In general, the magnetic field has components $F_{ij}$, the meaning of which is that $q F_{xy} V_x$ is the force in the y-direction on a particle of charge $q$ moving in the x-direction at speed $V_x$. In general, there could be 9 components to such a tensor*, but in the special case of the magetic field tensor, we have:

$F_{xx} = F_{yy} = F_{zz} = 0$
$F_{xy} = - F_{yx}$
$F_{yz} = - F_{zy}$
$F_{zx} = - F_{xz}$

So there are only 3 independent components: $F_{xy}, F_{yz}, F_{zx}$. It's only the coincidence of the number 3 that allows us to define:

$B_x = F_{yz}$
$B_y = F_{zx}$
$B_z = F_{xy}$

That association is purely a convention, and there is nothing physically meaningful about it. But the field itself is certainly physically meaningful.

*: As pervect points out, the relativistic way of talking about the magnetic field and the electric field is to combine them into a single tensor $\mathcal{F}_{\mu \nu}$, where $\mathcal{F}_{tx} = E_x$, $\mathcal{F}_{ty} = E_y$, $\mathcal{F}_{tz} = E_z$.

22. Mar 25, 2015

### pervect

Staff Emeritus
I assume you are refering to the same tensor I linked to in my original post, the Faraday tensor, which is indeed antisymmetric. To quote the wiki reference, the Faraday tensor can be written as:

$F^{\mu\nu} = \left | \begin{matrix} 0 & -E_x/c & -E_y/c & -E_z/c \\ E_x/c & 0 & -B_z & B_y \\ E_y/c & B_z & 0 & -B_x \\ E_z/c & -B_y & B_x & 0 \end{matrix} \right |$

However, if you are claiming there is a one-one correspondence between $\vec{B}$ and this tensor, I have to disagree.
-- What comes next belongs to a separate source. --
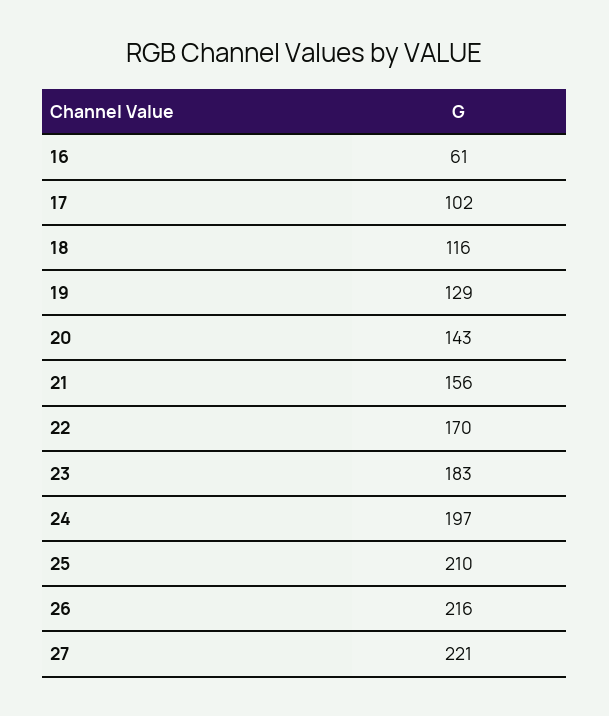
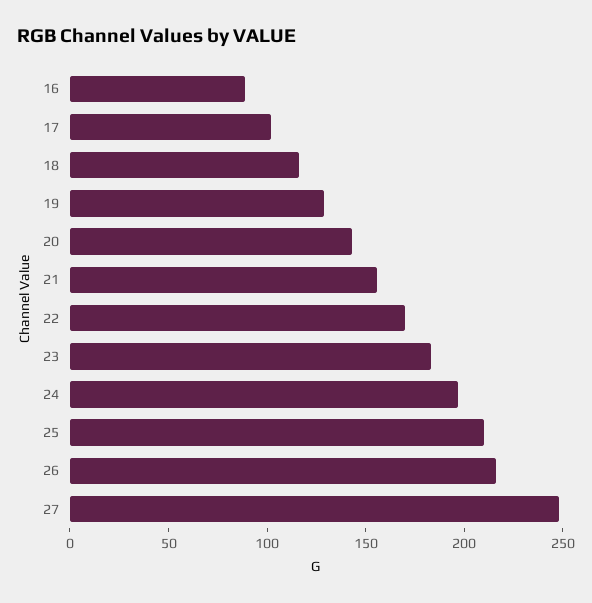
16: 61 -> 90
27: 221 -> 250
The Faraday tensor has more degrees of freedom, thus for any specified value of $\vec{B}$ there are an infinite number of Faraday tensors that each have a different value for $\vec{E}$, this is not a one-one mapping but a one-many mapping.

Another argument that $\vec{B}$ isn't a tensor - if a tensor is zero in one coordinate system, it's zero in all. But this is not true of the B field, you can have a zero B-field in one frame where a charge is stationary, and a non-zero B-field in another frame moving with respect to the first where the B-field is not zero.

[quote = "stevendaryl"] Sheesh! Your'e getting way beyond the level of the original poster.[/quote]

Sorry about that. The non-technical version of the point I'm trying to get across is that the B-field and the E-field together form a complete description of the electromagnetic field, while neither the E-field nor the B-field in isolation can make that claim. I was a bit surprised there was any argument about the claim, or the rather more techincal issue of noting that considering in isolation, the B-field is not a tensor.

23. Mar 25, 2015

### stevendaryl

Staff Emeritus
No, not the 4x4 tensor, but the 3x3 inner matrix which is a tensor relative to spatial transformations (but not spacetime transformations).

24. Mar 25, 2015

### Orodruin

Staff Emeritus
I am claiming nothing of the sort. I am claiming there is a 1-to-1 correspondence of the space-space part of this tensor and the magnetic field. The space-space part of any rank 2 tensor in Minkowski space is a rank 2 3-tensor.

When we are saying that E and B are vectors/tensors, we are obviously not referring to boosts, but only to 3-vectors/tensors. The electric field is also not a 4-vector.

25. Mar 25, 2015

### Orodruin

Staff Emeritus
It does have some meaning in that the component $F_{xy}$ is left invariant under rotations around the z-axis. It therefore makes sense to map it to the z-component of the vector. The vector only transforms as a (pseudo)vector if the relationship is taken to be $F_{ij} = \varepsilon_{ijk} B_k$. It is worth noting that you cannot map the components of the tensor to the components of a (pseudo)vector any way you like and get something that has the correct transformation properties.